In the following discussion, reference is made to FIG. 1. As is known, two conductor measuring devices are measuring devices that are equipped with only two conductors L1, L2, which enable them to be electrically connected from and to the outside. These two conductors must be used both for supplying energy and for transmitting a measuring signal generated by the measuring device. The measuring signal values produced by the two conductor measuring device are direct currents within a standardized range of 4 mA to 20 mA, such that one current value within this range corresponds precisely to one measuring signal value.
The above-mentioned supplying of energy is accomplished by means of a direct current source that, during operation, is connected to the two conductors from the outside, generates a direct current, and belongs to a primary network NP, so that a so-called current loop is created. This loop also contains a current measuring resistor Rm, where a current that is proportional to the current value at any given time, and thus to the measuring signal, can be tapped and further processed.
The resistor Rm can be positioned a great distance from the two conductor measuring device MS, in this case it is connected to the measuring device via cables of appropriate length. Specifically, the terminal NP1 of the primary network NP is connected to the conductor L1 of the two conductor measuring device MS′, and the terminal NP2 is connected to one port of the resistor Rm, while the resistor's other port is connected to the conductor L2 as an indirect second primary network port NP2′, as it were.
In addition to the above-mentioned current values, which are analog signals, digital signals can also be transmitted at the two conductors L1, L2, in accordance with one of the customary standards, such as the so-called HART protocol. The HART protocol (HART is a registered trademark of the HART User Group and is an acronym for “Highway Addressable Remote Transducer”, in other words for bus-addressed measuring devices) has long been known and used in industrial measuring technology.
The HART protocol enables communication between a field level and a process control level, providing the advantage of simultaneous transmissibility of an analog measuring signal in accordance with the 4-mA to 20 mA standard, and of the digital HART signal for start-up, maintenance, polling, or control of the measuring devices in the field level.

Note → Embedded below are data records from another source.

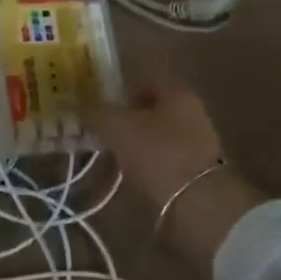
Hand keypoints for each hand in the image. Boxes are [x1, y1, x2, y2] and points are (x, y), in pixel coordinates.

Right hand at [91, 81, 262, 273]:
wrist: (198, 202)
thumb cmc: (157, 152)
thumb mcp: (117, 127)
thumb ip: (97, 113)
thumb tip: (82, 108)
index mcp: (177, 91)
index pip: (146, 77)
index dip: (121, 85)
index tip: (99, 100)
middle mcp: (191, 110)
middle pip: (153, 106)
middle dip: (126, 116)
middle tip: (102, 128)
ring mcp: (198, 140)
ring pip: (158, 132)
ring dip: (136, 140)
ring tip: (112, 154)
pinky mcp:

While the analog measuring signal is continuously available, cyclical polling and, if necessary, a subsequent instruction via the digital HART signals takes place. In this process, a digital zero is realized via two sine-wave oscillations at a frequency of 2.2 kHz, and a digital one is realized via a single sine-wave oscillation at a frequency of 1.2 kHz, in keeping with the standard Bell 202 Frequency Shift Keying. These sine-wave oscillations are transmitted via the two conductors, in that they are modulated upon the current flowing therein.
Current state-of-the-art two conductor measuring devices are competitive, in other words marketable by the manufacturer, only if they have been tested for electromagnetic compatibility (abbreviated: EMV). The testing must be conducted in compliance with the currently valid international standard IEC-1000-4-5:1995, which has been adopted in individual countries to correspond with national standards, and is a so-called type test.
In a type test, each individually produced device is not tested. Instead, the testing of one or a few devices from a group of identical devices is sufficient.
The standard IEC-1000-4-5:1995 has been valid since 1995. According to the previous version, which was valid until 1995, the two conductors L1, L2 were considered only as signal lines used to transmit measuring signals, and thus were not subject to the more rigorous specifications for energy supply lines, for which the conductors were tested.
In 1995, however, this approach and classification was tightened, with the direct connection of the two conductor measuring devices to the direct current source G and/or its primary electrical system NP; the two conductors L1, L2 now are no longer defined merely as signal lines, but also as supply lines, hence they are subject to the above-named rigid test specifications and are tested on that basis.
These test specifications require that the primary electrical system that serves to supply energy and originates from the direct current source Q also generate high-energy interference pulses in addition to the direct current, which a two conductor measuring device MS′ that is connected to the network must withstand.
These test specifications simulate real conditions such as occur in practice when two conductor measuring devices e.g. are to be used for means of transport, especially in ships. In a primary vehicle electrical system NP installed on a ship, the above-mentioned interference pulses are frequently present, (FIG. 1). Hence, the two conductors L1, L2, in state-of-the-art two conductor measuring devices must be tested using the test signals based upon the standard IEC-1000-4-5:1995 for energy supply lines, hence they are to be dimensioned to be resistant relative to these test signals.
This does not make sense in practical terms, however, since it would mean that in the two conductor measuring device MS′, which is equipped with a standardized case Gh, electronic components, i.e. a conductance coil L′ and a condenser C′, would have to be incorporated at the input side in a suitable combination, serving to suppress or at least filter the interference pulses that occur in the primary vehicle electrical system NP.
These incorporated elements, however, increase production costs. Furthermore, the dynamic space SF required for these filter components, which in most cases must be installed in multiples, is not available, so that the size of the standardized casing Gh must be increased by a casing volume Gz, which increases costs substantially. Finally, the applicability of the above-mentioned HART protocol is severely curtailed as a result of the filter components, and in some cases is rendered impossible.